I am accustomed to squint on eastward morning drives, but today the sun’s glare is diffused by a few stratus clouds. I can still track its otherwise invisible climb, though, as it illuminates the clouds’ crystals of ice in a blindingly garish display of refraction. The illuminated area of the sky is too bright to stare at, irregularly shaped, and about 3 degrees (6 moon-widths) across. I assume the sun is directly behind it. But refraction usually doesn’t work that way. (Think of viewing a fish at an angle through the surface of a pond.) So I should not be surprised, but I am, when I notice the sun’s much dimmer but clearly defined pale disk—exactly the same size as a full moon—filter through the slightly darker region of clouds a little higher than the shimmering, refracting, glaring patch which originally arrested my vision.
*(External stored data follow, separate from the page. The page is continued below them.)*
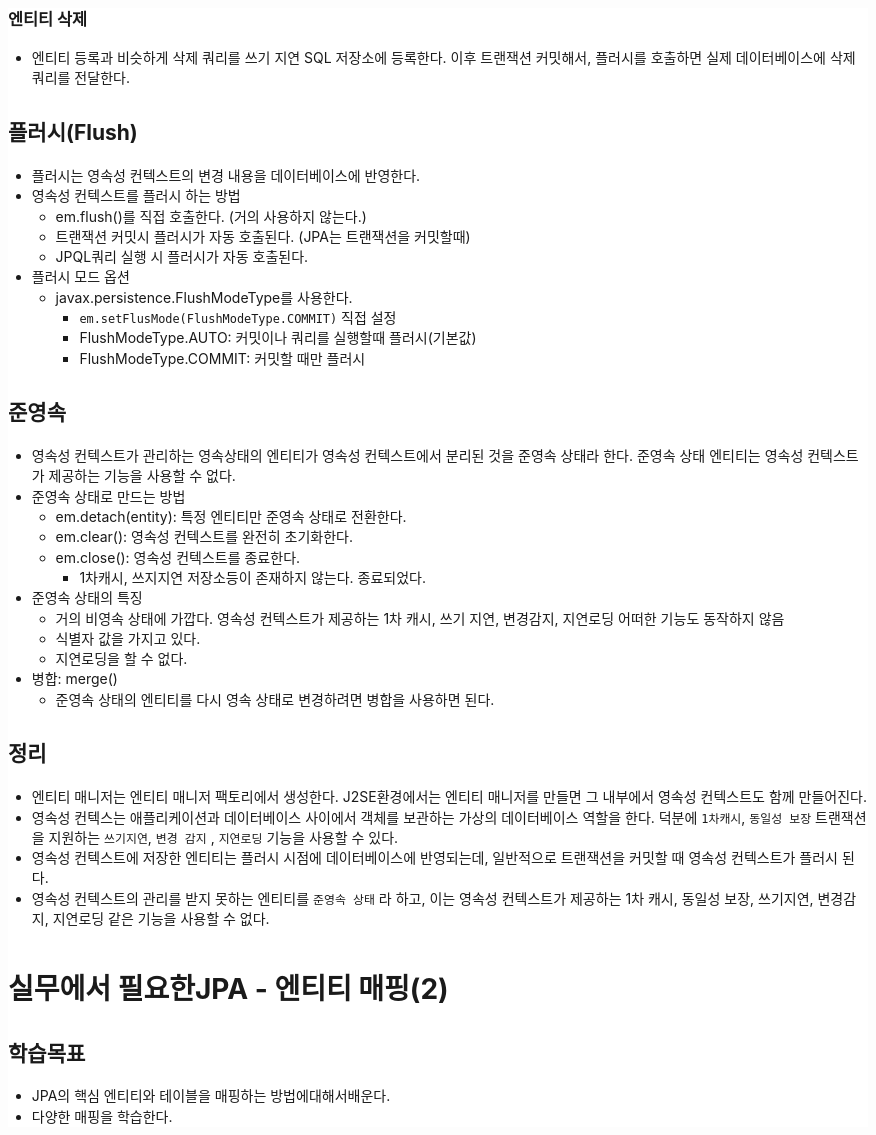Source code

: 

### 엔티티 삭제

- 엔티티 등록과 비슷하게 삭제 쿼리를 쓰기 지연 SQL 저장소에 등록한다. 이후 트랜잭션 커밋해서, 플러시를 호출하면 실제 데이터베이스에 삭제 쿼리를 전달한다.

## 플러시(Flush)

- 플러시는 영속성 컨텍스트의 변경 내용을 데이터베이스에 반영한다.
- 영속성 컨텍스트를 플러시 하는 방법
    - em.flush()를 직접 호출한다. (거의 사용하지 않는다.)
    - 트랜잭션 커밋시 플러시가 자동 호출된다. (JPA는 트랜잭션을 커밋할때)
    - JPQL쿼리 실행 시 플러시가 자동 호출된다.
- 플러시 모드 옵션
    - javax.persistence.FlushModeType를 사용한다. 
        - `em.setFlusMode(FlushModeType.COMMIT)` 직접 설정
        - FlushModeType.AUTO: 커밋이나 쿼리를 실행할때 플러시(기본값)
        - FlushModeType.COMMIT: 커밋할 때만 플러시 

## 준영속

- 영속성 컨텍스트가 관리하는 영속상태의 엔티티가 영속성 컨텍스트에서 분리된 것을 준영속 상태라 한다. 준영속 상태 엔티티는 영속성 컨텍스트가 제공하는 기능을 사용할 수 없다.
- 준영속 상태로 만드는 방법 
    - em.detach(entity): 특정 엔티티만 준영속 상태로 전환한다.
    - em.clear(): 영속성 컨텍스트를 완전히 초기화한다.
    - em.close(): 영속성 컨텍스트를 종료한다.
        - 1차캐시, 쓰지지연 저장소등이 존재하지 않는다. 종료되었다.
- 준영속 상태의 특징
    - 거의 비영속 상태에 가깝다. 영속성 컨텍스트가 제공하는 1차 캐시, 쓰기 지연, 변경감지, 지연로딩 어떠한 기능도 동작하지 않음
    - 식별자 값을 가지고 있다.
    - 지연로딩을 할 수 없다.
- 병합: merge()
    - 준영속 상태의 엔티티를 다시 영속 상태로 변경하려면 병합을 사용하면 된다.

## 정리

- 엔티티 매니저는 엔티티 매니저 팩토리에서 생성한다. J2SE환경에서는 엔티티 매니저를 만들면 그 내부에서 영속성 컨텍스트도 함께 만들어진다.
- 영속성 컨텍스는 애플리케이션과 데이터베이스 사이에서 객체를 보관하는 가상의 데이터베이스 역할을 한다. 덕분에 `1차캐시`, `동일성 보장` 트랜잭션을 지원하는 `쓰기지연`, `변경 감지` , `지연로딩` 기능을 사용할 수 있다.
- 영속성 컨텍스트에 저장한 엔티티는 플러시 시점에 데이터베이스에 반영되는데, 일반적으로 트랜잭션을 커밋할 때 영속성 컨텍스트가 플러시 된다.
- 영속성 컨텍스트의 관리를 받지 못하는 엔티티를 `준영속 상태` 라 하고, 이는 영속성 컨텍스트가 제공하는 1차 캐시, 동일성 보장, 쓰기지연, 변경감지, 지연로딩 같은 기능을 사용할 수 없다.



# 실무에서 필요한JPA - 엔티티 매핑(2)

## 학습목표

- JPA의 핵심 엔티티와 테이블을 매핑하는 방법에대해서배운다.
- 다양한 매핑을 학습한다.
“Lord, you have been our dwelling place in all generations. Before the mountains were brought forth, or ever you had formed the earth and the world, from everlasting to everlasting you are God” (Psalm 90). Moses uses mountains and the earth itself as diminutive, temporal foils against God’s eternity. The things of creation are so plainly visible that they can sometimes hide what they ought to remind us of. In scripture, golden calves, rooftop baths, attacking armies, even ordained feasts and sacrifices can be glaring distractions from the God ruling above and behind them all.

A few minutes further into my drive and the clouds have vanished. All that remains beyond clear blue sky is the sun, so bright now that it is impossible to look directly at it. Of course, the sun did not change. The clouds changed. My focus changed. But the sun is exactly as it was—exactly as it will be when mountains and mighty men have evaporated into clear sky.

This week, may we remember the ruling light above and beyond every wispy refraction, regardless of the glare—the light that will still shine even when the sun itself has vanished.